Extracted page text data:
##############################
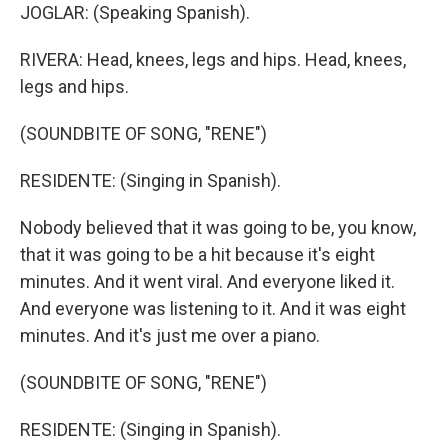
JOGLAR: (Speaking Spanish).
RIVERA: Head, knees, legs and hips. Head, knees,
legs and hips.
(SOUNDBITE OF SONG, "RENE")
RESIDENTE: (Singing in Spanish).
Nobody believed that it was going to be, you know,
that it was going to be a hit because it's eight
minutes. And it went viral. And everyone liked it.
And everyone was listening to it. And it was eight
minutes. And it's just me over a piano.
(SOUNDBITE OF SONG, "RENE")
RESIDENTE: (Singing in Spanish).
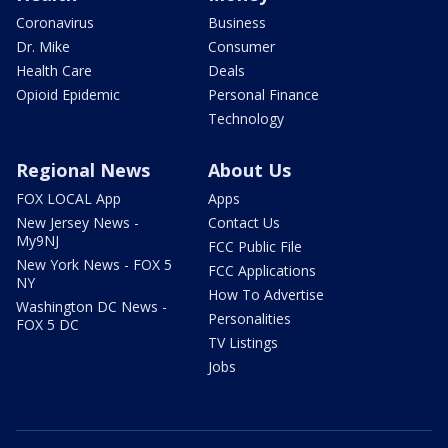
Coronavirus
Business
Dr. Mike
Consumer
Health Care
Deals
Opioid Epidemic
Personal Finance
Technology
Regional News
About Us
FOX LOCAL App
Apps
New Jersey News -
Contact Us
My9NJ
FCC Public File
New York News - FOX 5
FCC Applications
NY
How To Advertise
Washington DC News -
Personalities
FOX 5 DC
TV Listings
Jobs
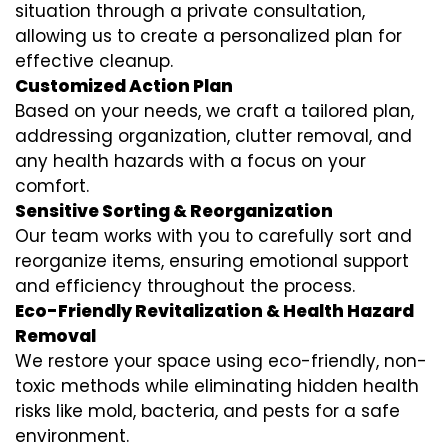
situation through a private consultation,
allowing us to create a personalized plan for
effective cleanup.
Customized Action Plan
Based on your needs, we craft a tailored plan,
addressing organization, clutter removal, and
any health hazards with a focus on your
comfort.
Sensitive Sorting & Reorganization
Our team works with you to carefully sort and
reorganize items, ensuring emotional support
and efficiency throughout the process.
Eco-Friendly Revitalization & Health Hazard
Removal
We restore your space using eco-friendly, non-
toxic methods while eliminating hidden health
risks like mold, bacteria, and pests for a safe
environment.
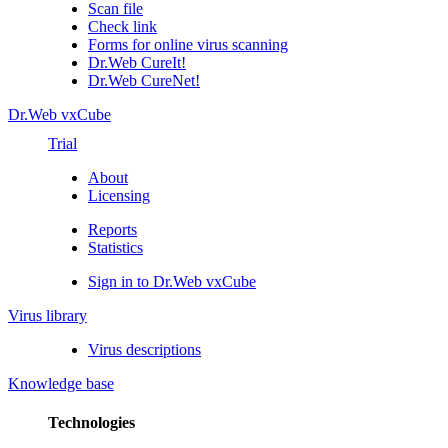
Scan file
Check link
Forms for online virus scanning
Dr.Web CureIt!
Dr.Web CureNet!
Dr.Web vxCube
Trial
About
Licensing
Reports
Statistics
Sign in to Dr.Web vxCube
Virus library
Virus descriptions
Knowledge base
Technologies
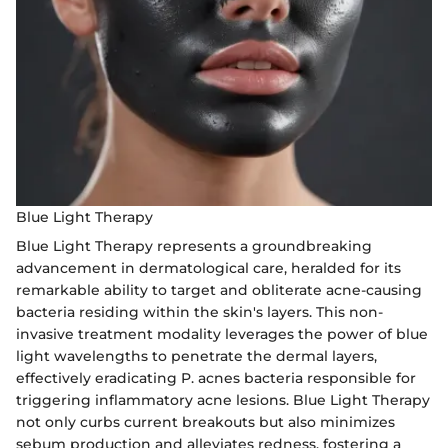
Blue Light Therapy
Blue Light Therapy represents a groundbreaking
advancement in dermatological care, heralded for its
remarkable ability to target and obliterate acne-causing
bacteria residing within the skin's layers. This non-
invasive treatment modality leverages the power of blue
light wavelengths to penetrate the dermal layers,
effectively eradicating P. acnes bacteria responsible for
triggering inflammatory acne lesions. Blue Light Therapy
not only curbs current breakouts but also minimizes
sebum production and alleviates redness, fostering a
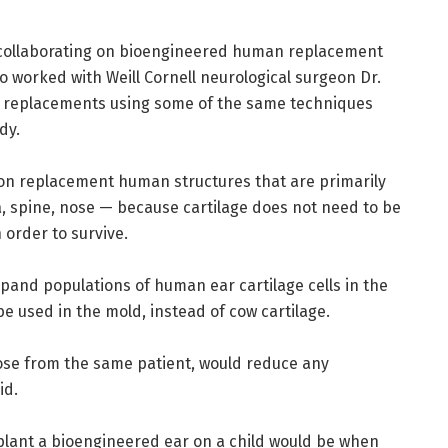
collaborating on bioengineered human replacement
o worked with Weill Cornell neurological surgeon Dr.
c replacements using some of the same techniques
dy.
 on replacement human structures that are primarily
a, spine, nose — because cartilage does not need to be
 order to survive.
pand populations of human ear cartilage cells in the
be used in the mold, instead of cow cartilage.
hose from the same patient, would reduce any
id.
plant a bioengineered ear on a child would be when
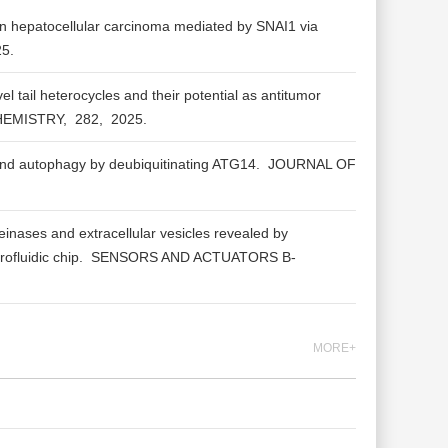
n hepatocellular carcinoma mediated by SNAI1 via
25.
l tail heterocycles and their potential as antitumor
HEMISTRY,
282,
2025.
d autophagy by deubiquitinating ATG14.
JOURNAL OF
inases and extracellular vesicles revealed by
ofluidic chip.
SENSORS AND ACTUATORS B-
MORE+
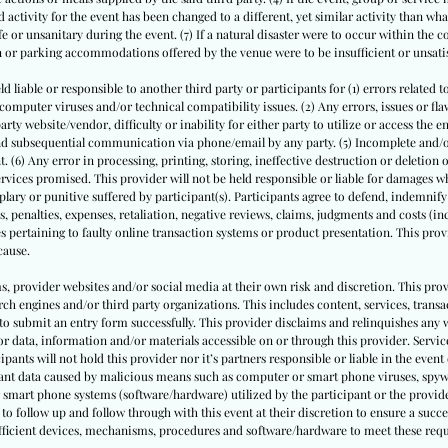
 activity for the event has been changed to a different, yet similar activity than what
or unsanitary during the event. (7) If a natural disaster were to occur within the 
on or parking accommodations offered by the venue were to be insufficient or unsati
ld liable or responsible to another third party or participants for (1) errors related t
puter viruses and/or technical compatibility issues. (2) Any errors, issues or flaws
ty website/vendor, difficulty or inability for either party to utilize or access the e
 and subsequential communication via phone/email by any party. (5) Incomplete and
. (6) Any error in processing, printing, storing, ineffective destruction or deletion
rvices promised. This provider will not be held responsible or liable for damages whe
ary or punitive suffered by participant(s). Participants agree to defend, indemnify
s, penalties, expenses, retaliation, negative reviews, claims, judgments and costs (inc
s pertaining to faulty online transaction systems or product presentation. This provi
cause.
ms, provider websites and/or social media at their own risk and discretion. This prov
ch engines and/or third party organizations. This includes content, services, trans
to submit an entry form successfully. This provider disclaims and relinquishes any 
or data, information and/or materials accessible on or through this provider. Service
cipants will not hold this provider nor it’s partners responsible or liable in the event 
pant data caused by malicious means such as computer or smart phone viruses, spyw
 smart phone systems (software/hardware) utilized by the participant or the provide
to follow up and follow through with this event at their discretion to ensure a succe
sufficient devices, mechanisms, procedures and software/hardware to meet these req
##############################
▶ **Work order**: Repeat the records above exactly, from the first line through the line containing "And everyone was", and leave out the pictures.

▶ **Reply to the exercise**:
JOGLAR: (Speaking Spanish).
RIVERA: Head, knees, legs and hips. Head, knees,
legs and hips.
(SOUNDBITE OF SONG, "RENE")
RESIDENTE: (Singing in Spanish).
Nobody believed that it was going to be, you know,
that it was going to be a hit because it's eight
minutes. And it went viral. And everyone liked it.
And everyone was listening to it. And it was eight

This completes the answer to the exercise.